Owen unearths what goes unseen in ‘Other People’s Love Affairs’
By Lou Fancher
Ten short stories in D. Wystan Owen’s debut collection, “Other People’s Love Affairs” (Algonquin Books, $15.95. 224 pages) read like a deconstructed novel. Joined by location in Glass, a fictional British coastal town, the protagonists never interact directly. Even so, the stories seem to revolve around a second locus as characters appear to exist on the periphery of their individual lives. The Marin County writer’s collection therefore spreads itself like an analog timepiece taken apart—the scattered pieces not required to reassemble but clearly parts of a unified structure.
Bay Area native Owen, 34, attended Berkeley High School. He holds graduate degrees in creative writing from UC Davis and the Iowa Writers’ Workshop. Co-founder of The Bare Life Review with his wife, Ellen Namakaokealoha Kamoe, and Nyuol Lueth Tong, the biannual publishes work by immigrant and refugee authors, often early in their careers. Owen’s work has appeared in A Public Space, The American Scholar, Literary Hub and more.
“I like the word “fragility” being used,” he says, responding in an interview to a word applied to his writing. “That was my whole goal: celebrating that people and things are fragile. We’re taught as writers that we’re supposed to tell stories with authority: take out adverbs and adjectives. I like to write against that.”
Writing “against” convention means Owen often uses the passive voice. Restating phrases or sentences is another attribute he employs to suggest uncertainty or differing points of view. The repetition, slightly altered, also represents a character’s attempt to document something with earnestness. Owen is also fascinated to encounter similar concepts applied to voices. “I love the way Billie Holiday will rephrase something so it sounds like a question, and then next, like something she can hardly bear singing,” he says. “I like to listen to people as they stammer, or hesitate.” His own father’s accent, he adds, has had tremendous impact on his work. “Reticences, hesitations, even if it’s all English, resonate to me.
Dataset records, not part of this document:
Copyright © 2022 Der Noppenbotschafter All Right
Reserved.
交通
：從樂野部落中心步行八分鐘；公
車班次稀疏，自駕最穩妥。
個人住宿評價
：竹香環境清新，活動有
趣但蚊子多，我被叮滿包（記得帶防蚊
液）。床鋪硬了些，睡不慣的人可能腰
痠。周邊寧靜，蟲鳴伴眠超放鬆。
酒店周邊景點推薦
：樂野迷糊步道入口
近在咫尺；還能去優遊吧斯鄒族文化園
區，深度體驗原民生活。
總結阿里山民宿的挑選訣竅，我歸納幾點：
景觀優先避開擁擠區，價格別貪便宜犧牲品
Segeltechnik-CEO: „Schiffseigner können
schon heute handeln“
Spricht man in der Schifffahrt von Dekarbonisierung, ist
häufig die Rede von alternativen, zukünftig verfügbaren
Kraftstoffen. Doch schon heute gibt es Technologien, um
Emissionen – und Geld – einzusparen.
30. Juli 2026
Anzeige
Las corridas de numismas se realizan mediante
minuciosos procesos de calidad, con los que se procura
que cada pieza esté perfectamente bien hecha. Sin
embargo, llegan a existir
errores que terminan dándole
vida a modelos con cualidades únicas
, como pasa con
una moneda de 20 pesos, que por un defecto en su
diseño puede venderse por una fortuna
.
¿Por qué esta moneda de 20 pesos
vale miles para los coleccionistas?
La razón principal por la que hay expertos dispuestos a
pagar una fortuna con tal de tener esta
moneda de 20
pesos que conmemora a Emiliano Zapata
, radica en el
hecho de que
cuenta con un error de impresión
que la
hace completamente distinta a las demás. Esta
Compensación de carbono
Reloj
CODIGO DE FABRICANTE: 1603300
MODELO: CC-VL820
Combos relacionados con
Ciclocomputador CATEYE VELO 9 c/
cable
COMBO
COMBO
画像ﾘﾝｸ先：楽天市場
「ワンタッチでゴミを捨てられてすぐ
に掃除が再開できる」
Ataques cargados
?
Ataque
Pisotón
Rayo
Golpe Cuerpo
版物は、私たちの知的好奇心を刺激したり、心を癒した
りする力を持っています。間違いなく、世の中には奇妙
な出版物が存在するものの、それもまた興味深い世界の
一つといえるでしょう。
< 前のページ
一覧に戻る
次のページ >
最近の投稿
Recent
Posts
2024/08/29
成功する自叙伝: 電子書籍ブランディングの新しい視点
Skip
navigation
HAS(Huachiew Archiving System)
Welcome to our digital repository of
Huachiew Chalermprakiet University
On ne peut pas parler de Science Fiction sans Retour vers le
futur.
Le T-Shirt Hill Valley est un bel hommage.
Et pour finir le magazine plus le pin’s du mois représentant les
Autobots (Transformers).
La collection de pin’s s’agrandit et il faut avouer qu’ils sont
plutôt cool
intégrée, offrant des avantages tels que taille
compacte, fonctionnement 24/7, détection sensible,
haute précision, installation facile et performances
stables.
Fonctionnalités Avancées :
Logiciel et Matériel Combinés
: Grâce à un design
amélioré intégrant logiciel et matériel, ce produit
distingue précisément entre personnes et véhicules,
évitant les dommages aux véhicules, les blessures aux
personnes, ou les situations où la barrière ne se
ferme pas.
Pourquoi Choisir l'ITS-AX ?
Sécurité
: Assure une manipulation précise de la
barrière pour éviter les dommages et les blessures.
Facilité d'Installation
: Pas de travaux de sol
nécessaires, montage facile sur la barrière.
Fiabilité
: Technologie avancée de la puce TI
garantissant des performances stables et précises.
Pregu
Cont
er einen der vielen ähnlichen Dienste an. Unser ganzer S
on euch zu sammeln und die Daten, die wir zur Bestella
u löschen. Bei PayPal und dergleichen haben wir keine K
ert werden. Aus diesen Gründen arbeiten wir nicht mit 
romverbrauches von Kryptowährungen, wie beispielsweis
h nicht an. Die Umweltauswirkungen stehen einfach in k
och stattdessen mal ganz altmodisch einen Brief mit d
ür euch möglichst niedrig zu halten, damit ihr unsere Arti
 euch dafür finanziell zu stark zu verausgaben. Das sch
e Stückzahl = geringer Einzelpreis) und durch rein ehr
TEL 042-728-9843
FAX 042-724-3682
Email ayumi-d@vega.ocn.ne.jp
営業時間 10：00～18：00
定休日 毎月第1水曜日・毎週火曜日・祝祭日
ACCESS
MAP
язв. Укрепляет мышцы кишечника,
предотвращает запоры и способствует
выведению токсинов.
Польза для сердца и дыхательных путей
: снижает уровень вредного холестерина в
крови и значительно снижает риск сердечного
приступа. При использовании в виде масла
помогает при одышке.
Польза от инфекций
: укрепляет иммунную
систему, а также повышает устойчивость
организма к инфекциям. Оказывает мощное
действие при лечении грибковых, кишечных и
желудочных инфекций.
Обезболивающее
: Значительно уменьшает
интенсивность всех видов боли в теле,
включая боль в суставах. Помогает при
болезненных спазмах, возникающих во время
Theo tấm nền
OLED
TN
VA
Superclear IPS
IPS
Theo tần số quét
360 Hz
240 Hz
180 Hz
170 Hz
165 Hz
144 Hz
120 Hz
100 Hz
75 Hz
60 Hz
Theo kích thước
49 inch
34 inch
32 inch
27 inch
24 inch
The manner in which a person speaks, distinctively, is definitive of that person or a description of a place.”
Which explains why, as a fan of baseball, Owen appreciates the game most for interstitial moments a casual observer might not notice. “It’s the pitcher deciding what to throw, the batter trying to guess what’s coming. That has subtext, it’s friction and emotion,” he says.
The keen power of observation carries over into his literature. Although the characters often appear estranged from their own and others’ feelings, there’s a sympathetic sheen, a nostalgia to his style. He writes, for instance, in the voice of Louise, the main character in his “Housekeeper” story, who is mulling over her lifelong feelings of alienation. “Even now, she felt that: at thirty years-old, her very life hung about her like an ill-fitting garment.”
“Housekeeper was one of the first stories I wrote. It felt like a milestone. I found an eerieness. The way Louise moves into Mr. Harris’ life, the takeover of his space, the parasitic nature, was something I explored. It’s one of the many things I took from (shnovelist and short story writer) William Trevor; the way people create imagined lives and slowly remove themselves from their real lives.”
Owen mentions other authors whose books or direct instruction influence him – in particular, Bay Area author Yiyun Li, who as his teacher introduced him to Graham Greene, V.S. Pritchett, Edith Wharton, Katherine Mansfield and others. In his reading, serendipity plays a role. “I move willy-nilly through my own list. Right now, I’m reaching back to (Greene’s 1938) ‘Brighton Rock’.”
Although the stories in the new collection were written non-consecutively, the order did not change after he sold the work to the publisher. “The order, with the wide angle view in the first story, was deliberate,” he says. Symmetrically, the last story closes in an intimate scene with two people, but one character’s thoughts zoom out geographically, suggesting outside, future possibilities.
Owen’s writing process is more unpredictable. Plot and events are unplanned. “It’s almost accidental. I’m exploring things that catch my attention as I’m writing. It’s an artifact of my curiosity that there are shifts in point of view that create dramatic irony. If I try to think up an idea, it’s never as good as the story having its own intelligence.” Even so, he doggedly examines each story for its emotional logic, through countless redrafts striving to “place an experience or feeling in the body of a reader.”
Naturally, peripheral characters—a fruit buyer here, a bus driver there—haunt him and invite thoughts of linking them in a second collection. Or a novel? Owen says the intensity of attention short stories require “won’t tolerate” the diffused focus of a novel. “I’d like to write a novel,” he admits, “but I won’t give up on short stories. I love the form.”